* TASK INSTRUCTIONS *
Search the records below for the string "pixels", and report each line that contains it.

[EXTRACTED ENTRIES Boundary: Start]

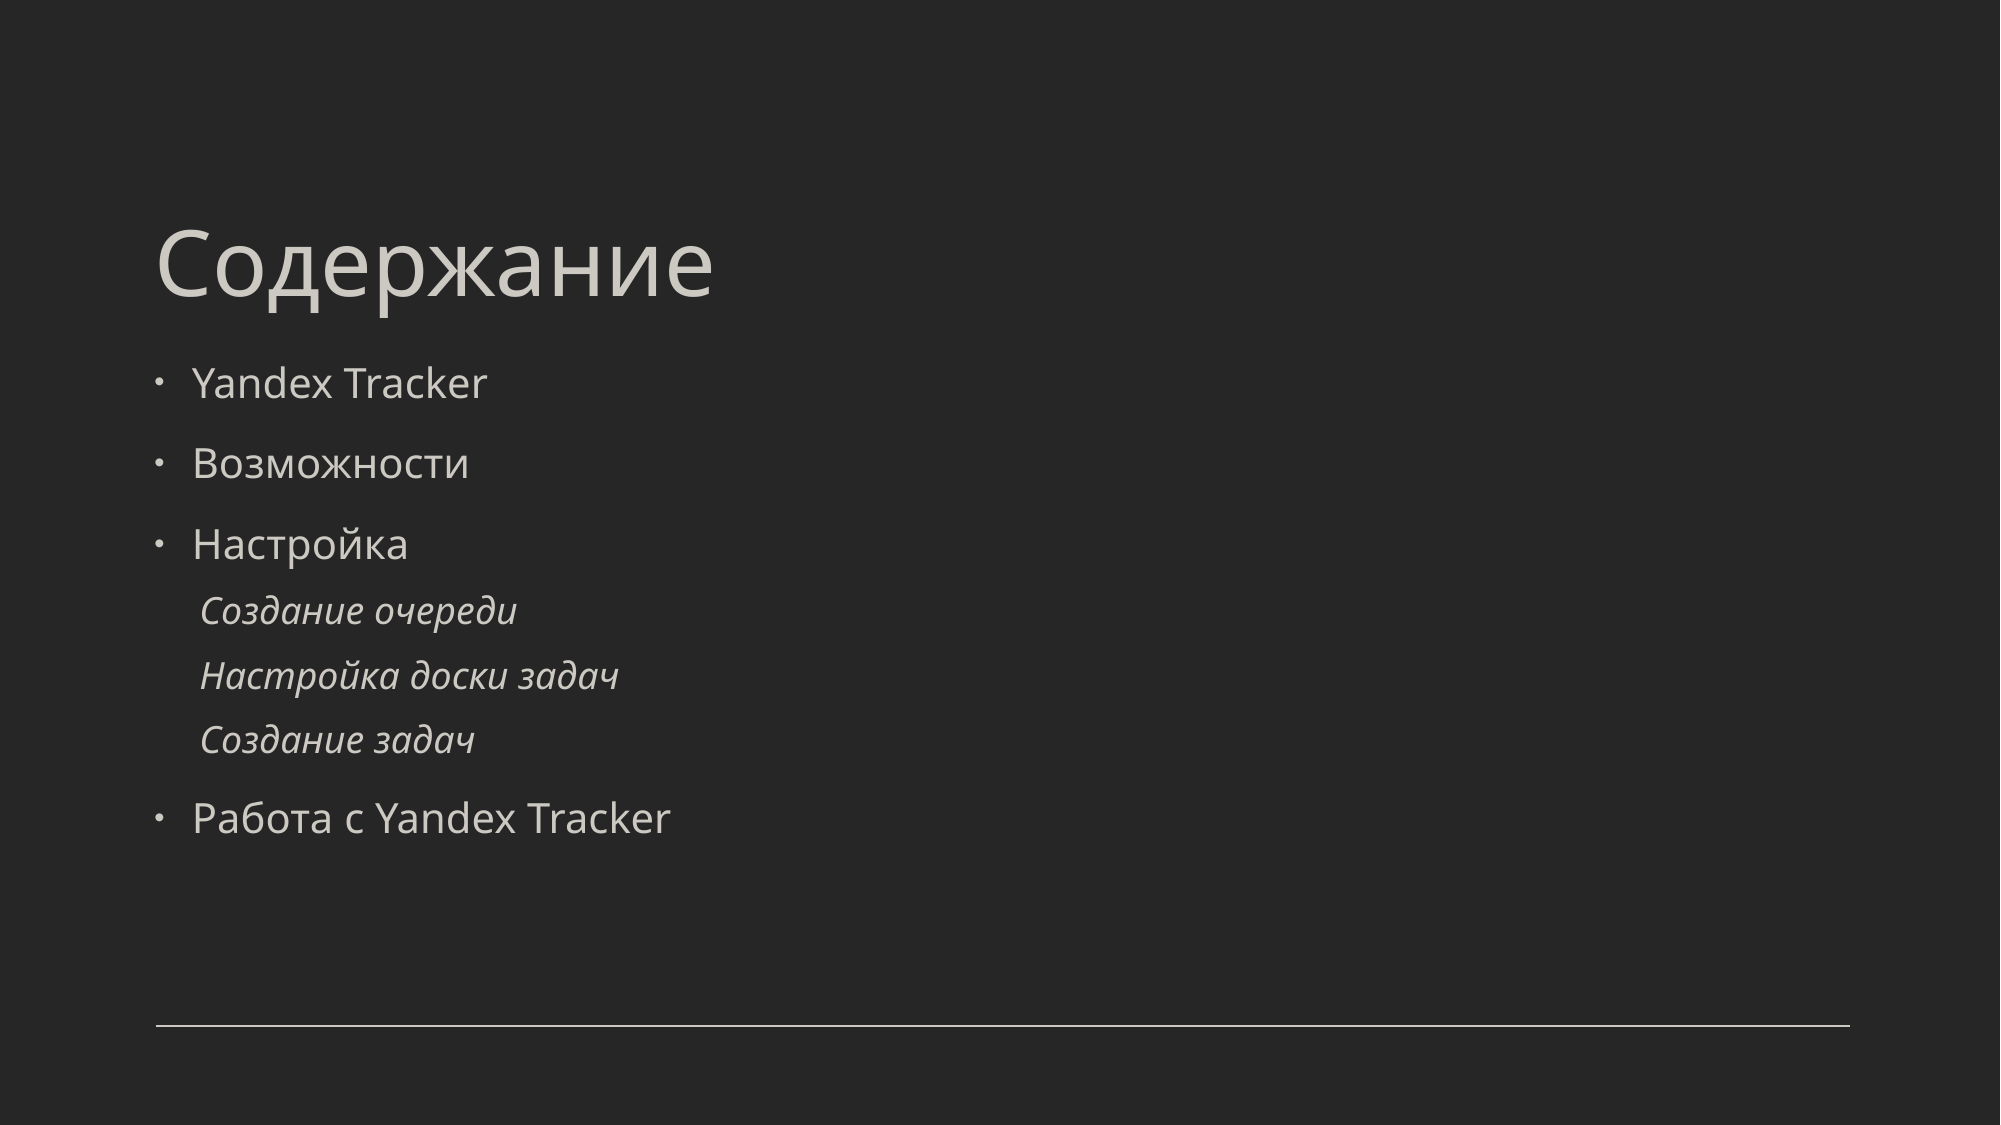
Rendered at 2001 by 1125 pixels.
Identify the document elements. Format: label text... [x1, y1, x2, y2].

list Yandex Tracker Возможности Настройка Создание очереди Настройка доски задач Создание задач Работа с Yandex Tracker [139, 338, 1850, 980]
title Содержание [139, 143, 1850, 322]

[EXTRACTED ENTRIES Boundary: End]
[EXTRACTED ENTRIES Boundary: Start]

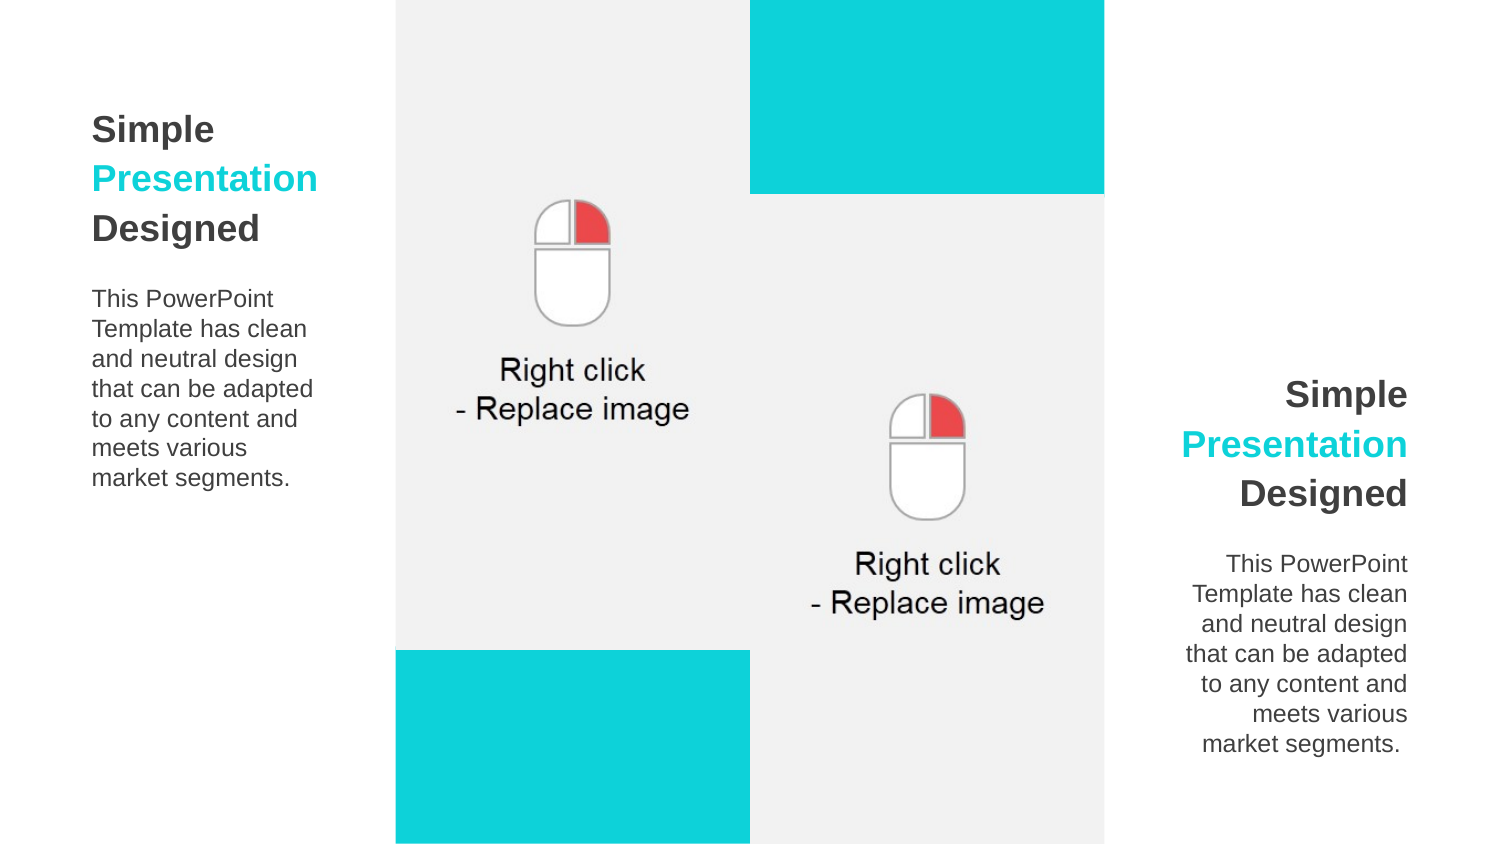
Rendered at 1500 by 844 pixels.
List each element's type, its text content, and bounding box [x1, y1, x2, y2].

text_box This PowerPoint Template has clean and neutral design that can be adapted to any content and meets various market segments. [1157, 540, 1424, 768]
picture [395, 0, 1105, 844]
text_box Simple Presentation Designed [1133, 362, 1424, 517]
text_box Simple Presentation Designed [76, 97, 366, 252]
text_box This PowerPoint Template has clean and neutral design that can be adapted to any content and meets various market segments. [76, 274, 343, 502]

[EXTRACTED ENTRIES Boundary: End]
[EXTRACTED ENTRIES Boundary: Start]

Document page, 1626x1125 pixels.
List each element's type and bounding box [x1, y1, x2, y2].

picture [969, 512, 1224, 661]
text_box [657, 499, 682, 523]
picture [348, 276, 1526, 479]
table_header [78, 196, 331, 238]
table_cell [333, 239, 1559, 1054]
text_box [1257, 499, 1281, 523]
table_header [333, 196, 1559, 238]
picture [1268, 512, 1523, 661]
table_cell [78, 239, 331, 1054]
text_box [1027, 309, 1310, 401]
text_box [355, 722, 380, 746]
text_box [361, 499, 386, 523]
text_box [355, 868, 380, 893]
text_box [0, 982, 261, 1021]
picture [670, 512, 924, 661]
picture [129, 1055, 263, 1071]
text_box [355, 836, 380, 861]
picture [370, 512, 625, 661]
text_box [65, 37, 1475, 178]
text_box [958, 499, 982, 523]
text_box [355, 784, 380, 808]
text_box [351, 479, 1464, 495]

[EXTRACTED ENTRIES Boundary: End]

* THE COMPLETED TASK *
Rendered at 2001 by 1125 pixels.
Rendered at 1500 by 844 pixels.
Document page, 1626x1125 pixels.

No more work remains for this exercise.